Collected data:
--------------------------------
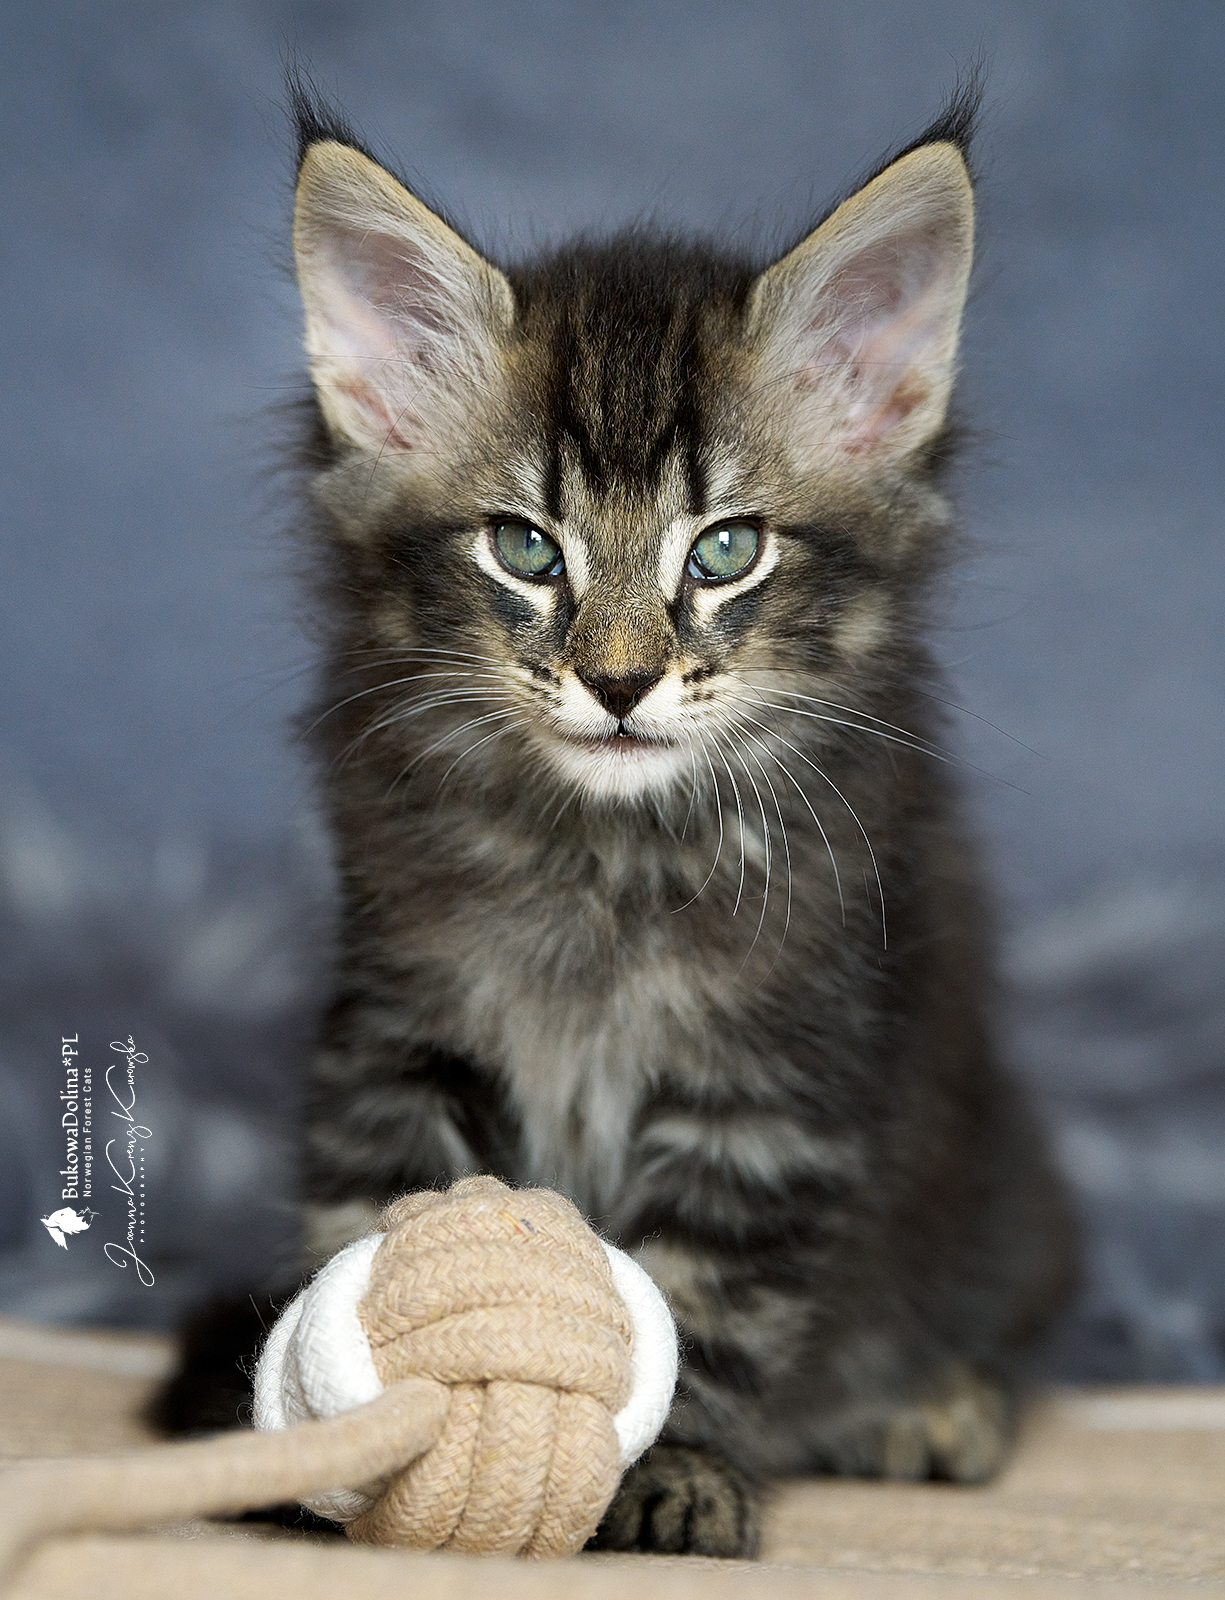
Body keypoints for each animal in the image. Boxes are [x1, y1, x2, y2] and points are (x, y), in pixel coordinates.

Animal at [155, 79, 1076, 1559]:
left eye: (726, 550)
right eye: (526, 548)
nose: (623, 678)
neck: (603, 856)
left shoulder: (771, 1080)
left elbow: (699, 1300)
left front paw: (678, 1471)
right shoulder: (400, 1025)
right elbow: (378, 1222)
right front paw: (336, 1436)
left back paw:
--------------------------------
WHAT TO DO: Looking over the records, find each line with the word "right" and copy it.

EXERCISE RESPONSE:
right eye: (526, 548)
right shoulder: (400, 1025)
right elbow: (378, 1222)
right front paw: (336, 1436)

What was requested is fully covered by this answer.